I have yet to find a recommendation system that is of value to me (I’ve occasionally used RYM and Last.fm), but I’ll bite. (Context: I have a “playlist” of 2400+ tracks in foobar2000 that I shuffle, resulting in ~400 artists (each unique collaboration counted as its own artist) per week)
“Top Artist” would only be useful to me if there were some option of it only showing tracks I haven’t heard yet or haven’t heard in X amount of time. If I look at the results right now it’s 99% tracks I already know and regularly listen to, but I might be one of few people who listen to the artists resulting in me curating this list myself.
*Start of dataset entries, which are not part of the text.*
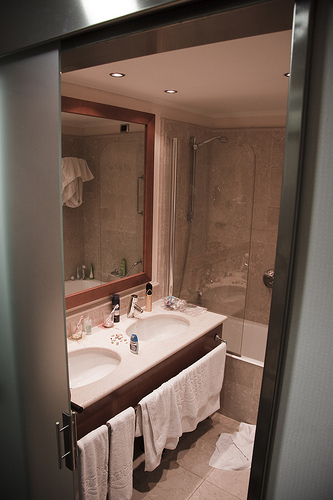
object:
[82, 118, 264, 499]
doorway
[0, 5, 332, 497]
bathroom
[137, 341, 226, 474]
towels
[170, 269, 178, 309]
toothbrushes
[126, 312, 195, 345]
sink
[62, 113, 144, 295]
mirror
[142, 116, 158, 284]
frame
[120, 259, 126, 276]
body wash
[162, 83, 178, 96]
lights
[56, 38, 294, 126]
ceiling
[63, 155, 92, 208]
towel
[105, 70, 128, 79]
light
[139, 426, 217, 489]
shadow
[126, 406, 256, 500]
floor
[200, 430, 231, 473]
napkin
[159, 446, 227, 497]
tiles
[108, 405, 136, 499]
towel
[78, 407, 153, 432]
rack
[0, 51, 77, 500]
door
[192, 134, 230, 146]
shower head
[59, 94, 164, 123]
edge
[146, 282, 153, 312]
can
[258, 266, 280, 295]
handle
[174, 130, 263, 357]
shower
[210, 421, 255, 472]
towel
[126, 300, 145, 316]
faucet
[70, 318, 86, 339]
toothbrush holder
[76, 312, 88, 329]
toothbrushes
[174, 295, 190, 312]
soap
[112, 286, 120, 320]
shaving cream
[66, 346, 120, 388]
sinks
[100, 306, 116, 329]
glass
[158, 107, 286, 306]
shield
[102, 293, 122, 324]
canister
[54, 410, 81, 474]
door handle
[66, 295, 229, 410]
counter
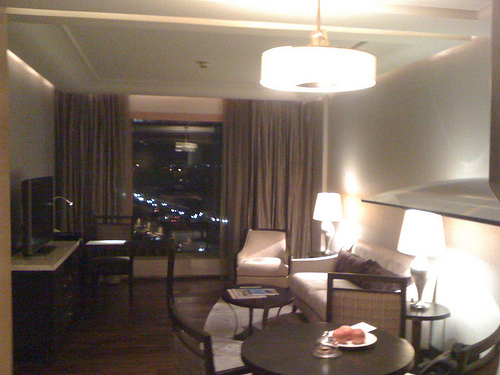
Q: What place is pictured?
A: It is a hotel room.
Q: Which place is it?
A: It is a hotel room.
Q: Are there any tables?
A: Yes, there is a table.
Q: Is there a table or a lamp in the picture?
A: Yes, there is a table.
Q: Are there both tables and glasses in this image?
A: No, there is a table but no glasses.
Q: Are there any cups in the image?
A: No, there are no cups.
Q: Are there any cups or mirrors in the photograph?
A: No, there are no cups or mirrors.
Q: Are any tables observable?
A: Yes, there is a table.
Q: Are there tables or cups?
A: Yes, there is a table.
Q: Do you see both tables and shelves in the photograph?
A: No, there is a table but no shelves.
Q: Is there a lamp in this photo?
A: Yes, there is a lamp.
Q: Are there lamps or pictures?
A: Yes, there is a lamp.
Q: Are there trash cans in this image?
A: No, there are no trash cans.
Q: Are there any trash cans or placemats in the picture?
A: No, there are no trash cans or placemats.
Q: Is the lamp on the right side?
A: Yes, the lamp is on the right of the image.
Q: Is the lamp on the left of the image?
A: No, the lamp is on the right of the image.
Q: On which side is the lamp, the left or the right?
A: The lamp is on the right of the image.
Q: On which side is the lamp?
A: The lamp is on the right of the image.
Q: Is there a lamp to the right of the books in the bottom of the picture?
A: Yes, there is a lamp to the right of the books.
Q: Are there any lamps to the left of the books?
A: No, the lamp is to the right of the books.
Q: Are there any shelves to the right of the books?
A: No, there is a lamp to the right of the books.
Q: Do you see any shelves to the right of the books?
A: No, there is a lamp to the right of the books.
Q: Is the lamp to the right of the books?
A: Yes, the lamp is to the right of the books.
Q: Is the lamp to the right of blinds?
A: No, the lamp is to the right of the books.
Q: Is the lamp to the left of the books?
A: No, the lamp is to the right of the books.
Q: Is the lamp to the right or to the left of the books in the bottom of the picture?
A: The lamp is to the right of the books.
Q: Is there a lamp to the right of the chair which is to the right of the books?
A: Yes, there is a lamp to the right of the chair.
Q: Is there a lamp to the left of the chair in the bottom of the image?
A: No, the lamp is to the right of the chair.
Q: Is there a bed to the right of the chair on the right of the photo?
A: No, there is a lamp to the right of the chair.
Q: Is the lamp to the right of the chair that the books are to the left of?
A: Yes, the lamp is to the right of the chair.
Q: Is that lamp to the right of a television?
A: No, the lamp is to the right of the chair.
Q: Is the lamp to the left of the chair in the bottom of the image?
A: No, the lamp is to the right of the chair.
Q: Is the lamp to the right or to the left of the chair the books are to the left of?
A: The lamp is to the right of the chair.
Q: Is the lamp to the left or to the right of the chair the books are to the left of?
A: The lamp is to the right of the chair.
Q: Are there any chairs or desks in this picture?
A: Yes, there is a chair.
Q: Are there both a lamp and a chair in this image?
A: Yes, there are both a chair and a lamp.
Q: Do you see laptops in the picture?
A: No, there are no laptops.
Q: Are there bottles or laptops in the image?
A: No, there are no laptops or bottles.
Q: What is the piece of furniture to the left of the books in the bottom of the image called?
A: The piece of furniture is a chair.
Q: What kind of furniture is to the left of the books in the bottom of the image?
A: The piece of furniture is a chair.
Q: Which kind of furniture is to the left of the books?
A: The piece of furniture is a chair.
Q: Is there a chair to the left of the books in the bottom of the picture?
A: Yes, there is a chair to the left of the books.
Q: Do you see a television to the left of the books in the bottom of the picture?
A: No, there is a chair to the left of the books.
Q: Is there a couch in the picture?
A: Yes, there is a couch.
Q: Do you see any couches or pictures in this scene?
A: Yes, there is a couch.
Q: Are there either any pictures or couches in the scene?
A: Yes, there is a couch.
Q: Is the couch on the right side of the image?
A: Yes, the couch is on the right of the image.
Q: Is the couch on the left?
A: No, the couch is on the right of the image.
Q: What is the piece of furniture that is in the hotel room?
A: The piece of furniture is a couch.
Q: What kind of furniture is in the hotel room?
A: The piece of furniture is a couch.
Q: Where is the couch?
A: The couch is in the hotel room.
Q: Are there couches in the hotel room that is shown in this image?
A: Yes, there is a couch in the hotel room.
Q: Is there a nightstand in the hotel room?
A: No, there is a couch in the hotel room.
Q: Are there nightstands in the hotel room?
A: No, there is a couch in the hotel room.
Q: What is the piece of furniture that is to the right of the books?
A: The piece of furniture is a couch.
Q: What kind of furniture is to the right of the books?
A: The piece of furniture is a couch.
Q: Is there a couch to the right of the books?
A: Yes, there is a couch to the right of the books.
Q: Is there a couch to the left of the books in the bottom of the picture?
A: No, the couch is to the right of the books.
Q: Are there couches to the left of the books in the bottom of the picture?
A: No, the couch is to the right of the books.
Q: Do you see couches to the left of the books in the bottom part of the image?
A: No, the couch is to the right of the books.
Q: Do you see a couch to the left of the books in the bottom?
A: No, the couch is to the right of the books.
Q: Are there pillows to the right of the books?
A: No, there is a couch to the right of the books.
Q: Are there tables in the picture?
A: Yes, there is a table.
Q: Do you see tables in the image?
A: Yes, there is a table.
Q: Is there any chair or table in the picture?
A: Yes, there is a table.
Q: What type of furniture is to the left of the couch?
A: The piece of furniture is a table.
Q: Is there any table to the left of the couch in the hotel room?
A: Yes, there is a table to the left of the couch.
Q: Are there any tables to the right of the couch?
A: No, the table is to the left of the couch.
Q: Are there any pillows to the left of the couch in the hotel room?
A: No, there is a table to the left of the couch.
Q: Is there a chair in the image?
A: Yes, there is a chair.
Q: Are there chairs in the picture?
A: Yes, there is a chair.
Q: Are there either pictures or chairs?
A: Yes, there is a chair.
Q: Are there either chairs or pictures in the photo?
A: Yes, there is a chair.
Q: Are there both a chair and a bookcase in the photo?
A: No, there is a chair but no bookcases.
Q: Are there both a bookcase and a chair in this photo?
A: No, there is a chair but no bookcases.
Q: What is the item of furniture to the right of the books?
A: The piece of furniture is a chair.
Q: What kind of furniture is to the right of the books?
A: The piece of furniture is a chair.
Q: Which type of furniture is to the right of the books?
A: The piece of furniture is a chair.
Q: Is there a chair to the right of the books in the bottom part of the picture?
A: Yes, there is a chair to the right of the books.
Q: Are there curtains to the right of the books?
A: No, there is a chair to the right of the books.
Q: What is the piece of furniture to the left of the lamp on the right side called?
A: The piece of furniture is a chair.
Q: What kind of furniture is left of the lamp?
A: The piece of furniture is a chair.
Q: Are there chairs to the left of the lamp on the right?
A: Yes, there is a chair to the left of the lamp.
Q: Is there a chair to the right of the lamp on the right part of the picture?
A: No, the chair is to the left of the lamp.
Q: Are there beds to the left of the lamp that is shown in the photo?
A: No, there is a chair to the left of the lamp.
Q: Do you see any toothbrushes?
A: No, there are no toothbrushes.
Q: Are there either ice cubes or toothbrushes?
A: No, there are no toothbrushes or ice cubes.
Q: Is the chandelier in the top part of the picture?
A: Yes, the chandelier is in the top of the image.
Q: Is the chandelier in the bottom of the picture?
A: No, the chandelier is in the top of the image.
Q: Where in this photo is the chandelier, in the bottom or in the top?
A: The chandelier is in the top of the image.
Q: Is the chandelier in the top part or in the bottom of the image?
A: The chandelier is in the top of the image.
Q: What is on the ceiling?
A: The chandelier is on the ceiling.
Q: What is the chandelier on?
A: The chandelier is on the ceiling.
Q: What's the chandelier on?
A: The chandelier is on the ceiling.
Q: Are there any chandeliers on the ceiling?
A: Yes, there is a chandelier on the ceiling.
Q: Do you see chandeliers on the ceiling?
A: Yes, there is a chandelier on the ceiling.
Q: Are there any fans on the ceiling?
A: No, there is a chandelier on the ceiling.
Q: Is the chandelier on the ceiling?
A: Yes, the chandelier is on the ceiling.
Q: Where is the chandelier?
A: The chandelier is in the hotel room.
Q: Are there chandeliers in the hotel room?
A: Yes, there is a chandelier in the hotel room.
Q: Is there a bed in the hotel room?
A: No, there is a chandelier in the hotel room.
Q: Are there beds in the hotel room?
A: No, there is a chandelier in the hotel room.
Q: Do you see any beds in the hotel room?
A: No, there is a chandelier in the hotel room.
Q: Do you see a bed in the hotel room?
A: No, there is a chandelier in the hotel room.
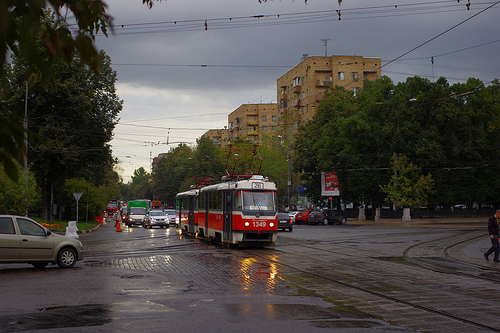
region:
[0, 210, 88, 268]
a stopped car on the street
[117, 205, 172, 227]
motor vehicles behind the electric train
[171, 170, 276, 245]
a red and white train moving on the street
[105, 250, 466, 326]
rain on the street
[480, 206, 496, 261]
a man walking beside the street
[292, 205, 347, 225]
automobiles parked in front of the curb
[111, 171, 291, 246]
traffic moving on the wet street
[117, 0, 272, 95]
dark clouds in the sky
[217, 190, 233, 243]
a door on the side of the electric train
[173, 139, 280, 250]
a transit electric train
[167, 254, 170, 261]
Car reflecting light on the road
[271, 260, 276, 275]
Reflection of front light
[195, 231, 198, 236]
Light shining under the bus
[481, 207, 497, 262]
Person walking on the road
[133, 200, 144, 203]
Green color on vehicle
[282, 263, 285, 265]
Bus track in the center of the road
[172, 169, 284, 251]
A red tram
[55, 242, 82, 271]
The right front tire of a car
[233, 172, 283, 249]
The front of a tram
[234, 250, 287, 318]
The reflection of headlights on a wet street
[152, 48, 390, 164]
A row of buildings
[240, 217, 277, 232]
The headlights of a tram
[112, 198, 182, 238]
The fronts of cars on a wet street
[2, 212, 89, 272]
The side of a car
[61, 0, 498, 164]
Overhead wires above a street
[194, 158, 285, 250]
Vehicle on the street.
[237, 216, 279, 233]
Headlights on the vehicle.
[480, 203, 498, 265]
Person walking on the street.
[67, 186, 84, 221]
Sign beside the street.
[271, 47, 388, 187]
Building in the background.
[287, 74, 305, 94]
balcony on the building.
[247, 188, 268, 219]
Wiper on the window.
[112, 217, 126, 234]
Orange cone on the street.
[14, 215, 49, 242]
window in the car.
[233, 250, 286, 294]
Reflection of headlights on pavement.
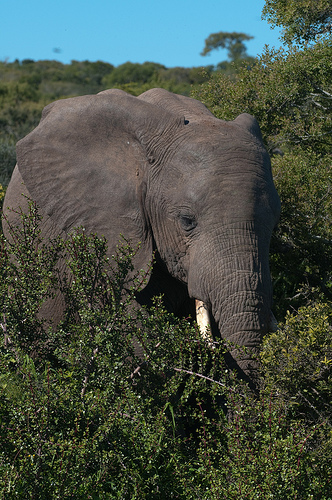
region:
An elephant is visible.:
[60, 119, 189, 290]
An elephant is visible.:
[64, 128, 243, 367]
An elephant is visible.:
[117, 100, 322, 405]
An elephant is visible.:
[14, 220, 310, 380]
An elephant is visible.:
[139, 213, 288, 420]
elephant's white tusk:
[193, 289, 220, 353]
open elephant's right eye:
[175, 206, 201, 236]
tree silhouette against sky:
[194, 20, 262, 69]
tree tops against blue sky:
[7, 32, 201, 84]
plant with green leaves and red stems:
[61, 224, 109, 313]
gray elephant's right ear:
[15, 85, 180, 296]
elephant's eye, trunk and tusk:
[176, 197, 278, 387]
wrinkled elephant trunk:
[206, 223, 268, 377]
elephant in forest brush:
[130, 83, 295, 427]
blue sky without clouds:
[79, 12, 197, 76]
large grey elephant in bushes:
[6, 69, 301, 394]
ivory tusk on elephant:
[186, 297, 222, 355]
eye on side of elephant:
[173, 206, 201, 248]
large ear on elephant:
[20, 103, 161, 293]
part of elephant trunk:
[215, 291, 274, 388]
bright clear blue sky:
[53, 0, 191, 56]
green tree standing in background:
[195, 24, 243, 61]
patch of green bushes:
[10, 445, 89, 495]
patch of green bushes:
[259, 441, 323, 495]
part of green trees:
[271, 64, 325, 141]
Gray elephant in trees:
[6, 78, 303, 384]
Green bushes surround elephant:
[2, 54, 330, 498]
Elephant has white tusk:
[188, 293, 220, 357]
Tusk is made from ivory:
[189, 296, 221, 356]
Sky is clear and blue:
[0, 1, 327, 68]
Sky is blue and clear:
[2, 3, 289, 69]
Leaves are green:
[2, 299, 331, 499]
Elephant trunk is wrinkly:
[194, 197, 293, 397]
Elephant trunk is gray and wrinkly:
[187, 236, 281, 390]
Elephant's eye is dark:
[173, 208, 201, 235]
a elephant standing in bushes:
[0, 110, 297, 328]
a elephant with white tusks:
[182, 142, 311, 357]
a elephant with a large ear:
[20, 93, 263, 342]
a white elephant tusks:
[185, 273, 240, 371]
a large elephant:
[5, 94, 285, 364]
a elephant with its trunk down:
[147, 171, 285, 410]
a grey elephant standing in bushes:
[0, 123, 283, 349]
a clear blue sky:
[23, 4, 223, 74]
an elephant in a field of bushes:
[10, 62, 302, 320]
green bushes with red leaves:
[3, 212, 134, 348]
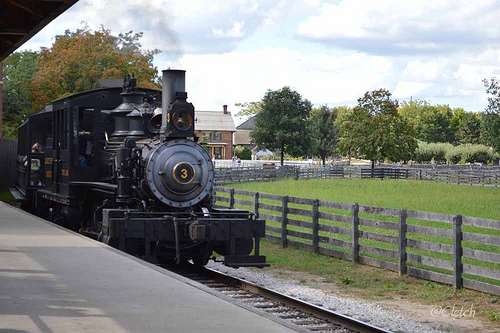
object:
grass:
[405, 181, 500, 219]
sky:
[13, 0, 499, 111]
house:
[193, 111, 234, 160]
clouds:
[9, 0, 498, 111]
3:
[181, 169, 188, 179]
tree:
[251, 86, 314, 165]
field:
[214, 180, 500, 309]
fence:
[215, 188, 499, 297]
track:
[197, 266, 384, 332]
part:
[242, 299, 268, 302]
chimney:
[223, 105, 227, 114]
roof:
[194, 111, 236, 130]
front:
[145, 139, 213, 210]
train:
[0, 70, 267, 273]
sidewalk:
[0, 203, 299, 333]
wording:
[431, 303, 476, 317]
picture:
[0, 0, 499, 333]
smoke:
[103, 1, 181, 62]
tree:
[337, 88, 418, 167]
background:
[0, 0, 499, 182]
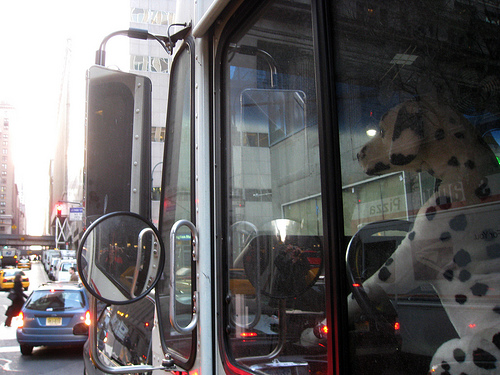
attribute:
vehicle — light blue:
[21, 277, 93, 354]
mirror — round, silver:
[32, 207, 204, 307]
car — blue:
[8, 273, 111, 368]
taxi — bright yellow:
[1, 266, 29, 291]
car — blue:
[13, 283, 95, 356]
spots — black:
[440, 250, 488, 304]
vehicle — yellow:
[3, 271, 31, 290]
“Similar Artist” seems way more useful to me but it kind of has the same problem as “Top Artist” and other recommendation systems (RYM specifically). Like “Top Artist” I would love to see an option to only show new tracks or tracks I haven’t heard in a while. Also like RYM’s (album) recommendation system this recommends a lot of artists/tracks from a specific label that I don’t really like, and I’m not really sure why. Currently on the first page there are 3 tracks I already regularly listen to, ~12 tracks from that label I don’t like or artists from that label, and 5 tracks from artists I don’t have any interest in (though I guess the system wouldn’t know I don’t like them)
I guess I’m mostly just looking for a recommendation system that recommends artists/tracks/labels that I haven’t heard yet and will probably like. Would it be an idea to have track/release ratings from MB or CB have some influence too? At the very least that could filter things that are already known one doesn’t like.
I got some interesting datasets I guess. An acquaintance of mine has been creating boxsets/playlists on tons of genres and styles for over a decade http://rymboxset.blogspot.com/. I don’t know if these are on MB but I’d assume most of them are, since they are generally based on influential music within a scene.
I would also be available to gather some “if you like (recording) you will probably like these too” lists (within my area of music) if needed
Bandcamp does something like this, and it’s one of its best features. It generates you several playlists called “Your mixtape” which contain music grouped by similarity which you like or might like. For this it uses music you have frequently listened to, especially if you liked it, and throws in some additional music that fit into this category. So you get a nice mix of familiar and new music. It also shows a small list of artists which are part of the playlist, so you can easily see what musical style this is.
For someone frequently listening to different genres or moods this grouping is very useful.
Right now, the playlist only show tracks that the user haven’t heard in the last week. X = 7 days is a small window though. We can surely increase this X. Thank you for the feedback
I don’t know if this is working properly for me then. Is there some way to see when I’ve listened to a track from within LB itself? Currently the #1 track it shows me Last.fm says I have listened to 114 times and twice this month. Maybe it’s just outside the 7 day window
First thanks very much for this, thanks for the charts as well !
I would love to have an extra API endpoint to query recommendations based on an artist (rather than based on a specific user recent listening history).
Some players rest on this kind of feature to automagically queue tracks similar to currently playing (artist | track).
Who knew machines could be so full of hate? I got recommended Radiohead and it’s left me more traumatised than anything any human has said or done to me in years.